Le réchauffement climatique en cause ?
Cette configuration météo des extrêmes suscite des interrogations et donne lieu à des études pour en déterminer la cause. D'un point de vue physique, l'explication réside dans le jet stream, ces vents de haute altitude qui ceinturent la planète et qui pilotent les masses d'air. D'ordinaire, le Jet Stream fait le tour de la Terre à grande vitesse, d'ouest vers l'est, à environ 10 000 mètres d'altitude. Mais, ces dernières années, le jet stream ralentit, faisant alors des méandres, comme une rivière. Ces méandres plongent vers le sud, entraînant les masses d'air froid vers les basses latitudes, puis remontent vers le nord, entrainant la douceur vers les hautes latitudes.

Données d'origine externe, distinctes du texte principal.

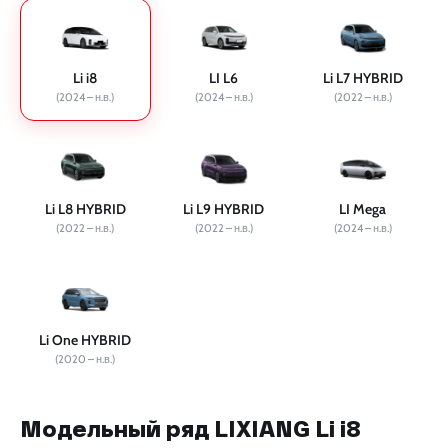
Li i8
LI L6
Li L7 HYBRID
(2024 – н.в.)
(2024 – н.в.)
(2022 – н.в.)
Li L8 HYBRID
Li L9 HYBRID
LI Mega
(2022 – н.в.)
(2022 – н.в.)
(2024 – н.в.)
Li One HYBRID
(2020 – н.в.)
Модельный ряд LIXIANG Li i8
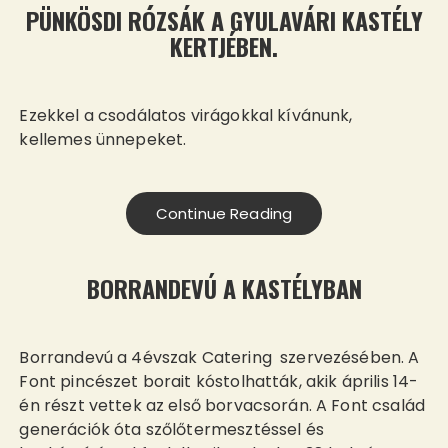
PÜNKÖSDI RÓZSÁK A GYULAVÁRI KASTÉLY
KERTJÉBEN.
Ezekkel a csodálatos virágokkal kívánunk,
kellemes ünnepeket.
Continue Reading
BORRANDEVÚ A KASTÉLYBAN
Borrandevú a 4évszak Catering szervezésében. A
Font pincészet borait kóstolhatták, akik április 14-
én részt vettek az első borvacsorán. A Font család
generációk óta szőlőtermesztéssel és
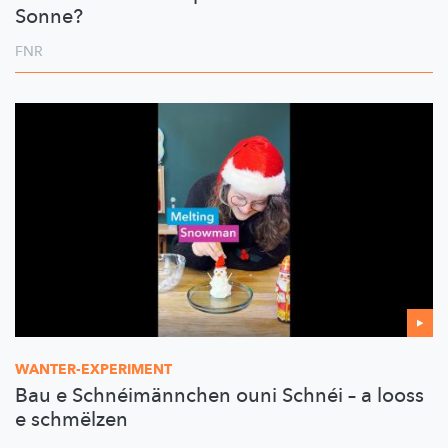
Sonne?
FNR
WANTER-EXPERIMENT
Bau e Schnéimännchen ouni Schnéi – a looss
e schmëlzen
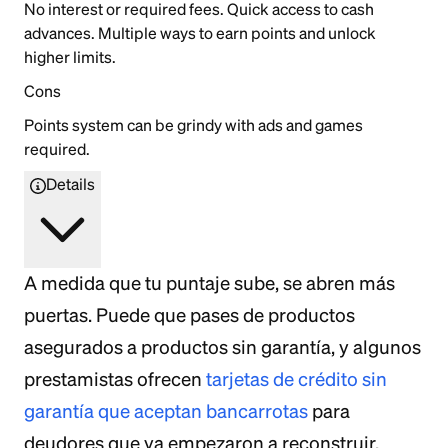
No interest or required fees. Quick access to cash
advances. Multiple ways to earn points and unlock
higher limits.
Cons
Points system can be grindy with ads and games
required.
Details
A medida que tu puntaje sube, se abren más
puertas. Puede que pases de productos
asegurados a productos sin garantía, y algunos
prestamistas ofrecen
tarjetas de crédito sin
garantía que aceptan bancarrotas
para
deudores que ya empezaron a reconstruir.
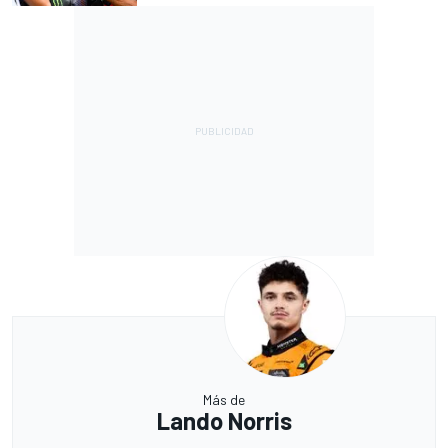
Más de
Lando Norris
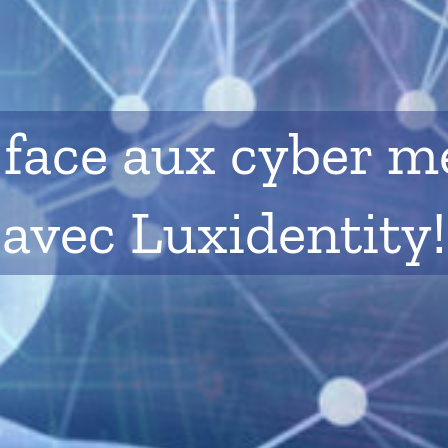
 face aux cyber 
avec Luxidentity!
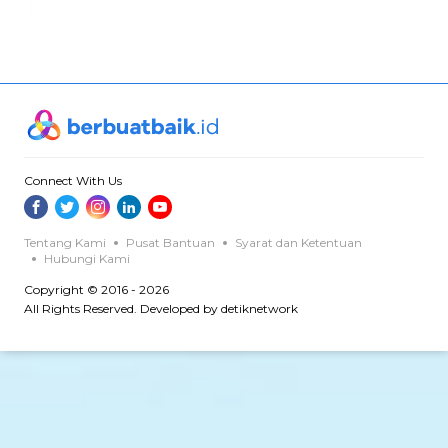
Connect With Us
Tentang Kami
Pusat Bantuan
Syarat dan Ketentuan
Hubungi Kami
Copyright © 2016 - 2026
All Rights Reserved. Developed by detiknetwork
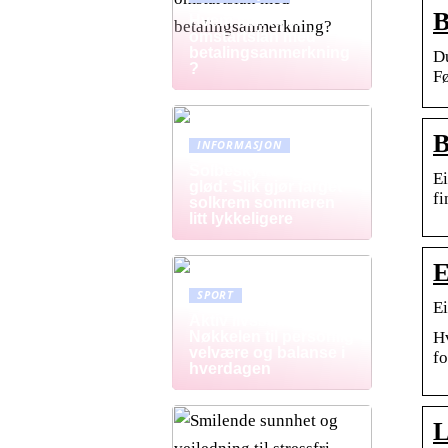
B
Hvem kan få et
omstartslån med
betalingsanmerkning
Du
?
F
B
INFORMASJON
Solbeskyttelse med
Ei
glød: Slik gjør farget
fi
solkrem sommeren
litt lykkeligere
E
SPORT
Ei
Aktiv livsstil:
Hv
Nøkkelen til personlig
velvære og balanse i
fo
hverdagen
L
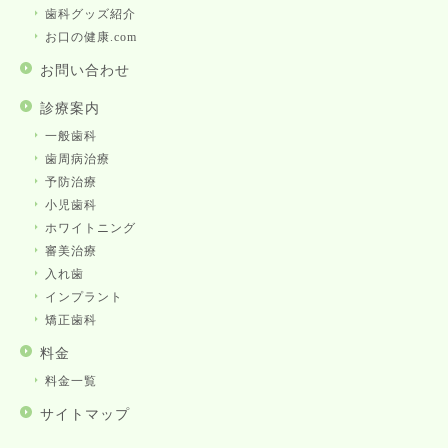
歯科グッズ紹介
お口の健康.com
お問い合わせ
診療案内
一般歯科
歯周病治療
予防治療
小児歯科
ホワイトニング
審美治療
入れ歯
インプラント
矯正歯科
料金
料金一覧
サイトマップ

Reste à déterminer la cause de ce changement dans la circulation du courant jet. Ce n'est pas inédit : dans la décennie 2000, on a observé le même phénomène, avec les mêmes conséquences, à savoir des vagues de froid qui avaient touché, cette fois-ci, l'Europe de l'ouest. Auparavant, la décennie 1990 avait connu, au contraire, un jet stream très rapide, occasionnant de nombreuses tempêtes venant de l'Atlantique. Il semblerait donc que ces variations soient cycliques, mais des études semblent mettre en cause le réchauffement climatique : les différences de températures étant moindres entre l'Arctique plus doux et la zone intertropicale, le jet stream s'en trouverait affaibli, avec les conséquences évoquées ci-dessus.
Ceci pourrait donc expliquer, en partie, pourquoi le réchauffement climatique serait responsable de "phénomènes météo extrêmes", bien qu'il faille se montrer très prudent sur cette notion "d'extrêmes", qui ont toujours existé dans le passé, dont témoignent de nombreux relevés et articles de presse historiques. La variabilité naturelle du climat ne doit pas non plus être occultée.